## Task goal
Report each line of the entries below that includes "tempat".

___ Supplied material ___

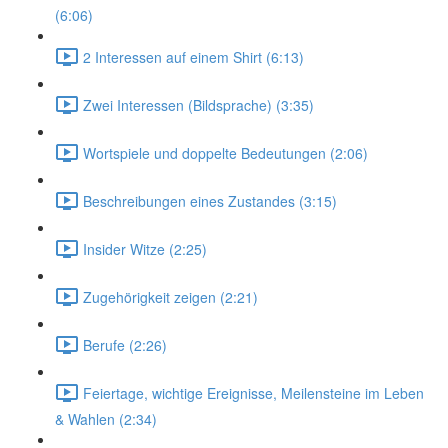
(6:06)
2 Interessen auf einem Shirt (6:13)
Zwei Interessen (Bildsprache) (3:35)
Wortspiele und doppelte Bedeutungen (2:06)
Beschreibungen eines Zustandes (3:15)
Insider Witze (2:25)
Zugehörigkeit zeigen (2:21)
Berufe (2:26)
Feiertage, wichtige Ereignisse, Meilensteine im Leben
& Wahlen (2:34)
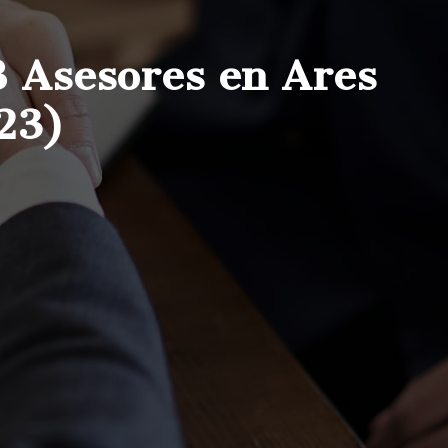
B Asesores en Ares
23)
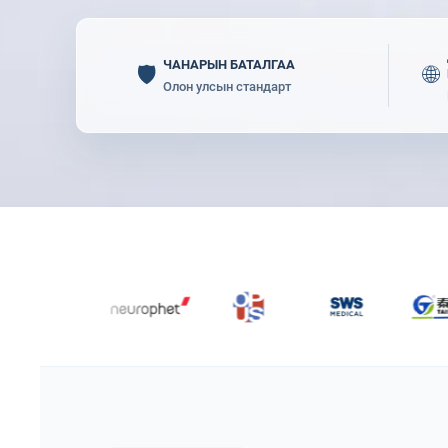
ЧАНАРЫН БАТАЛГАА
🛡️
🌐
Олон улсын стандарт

___
___ Supplied material ___

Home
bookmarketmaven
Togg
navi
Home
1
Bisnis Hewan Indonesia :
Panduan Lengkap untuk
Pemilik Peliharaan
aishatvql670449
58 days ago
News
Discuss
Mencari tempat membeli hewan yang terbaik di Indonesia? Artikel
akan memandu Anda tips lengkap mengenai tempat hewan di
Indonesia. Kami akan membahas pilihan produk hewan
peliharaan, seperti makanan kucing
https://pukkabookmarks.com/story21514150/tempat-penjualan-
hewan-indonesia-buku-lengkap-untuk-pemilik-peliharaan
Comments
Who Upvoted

___
___ Supplied material ___

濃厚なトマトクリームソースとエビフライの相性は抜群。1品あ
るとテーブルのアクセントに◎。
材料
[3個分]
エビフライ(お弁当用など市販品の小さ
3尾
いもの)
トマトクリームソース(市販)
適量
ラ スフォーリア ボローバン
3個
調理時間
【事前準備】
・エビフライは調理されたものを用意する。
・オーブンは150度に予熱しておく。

___

## Your response
Mencari tempat membeli hewan yang terbaik di Indonesia? Artikel
akan memandu Anda tips lengkap mengenai tempat hewan di
https://pukkabookmarks.com/story21514150/tempat-penjualan-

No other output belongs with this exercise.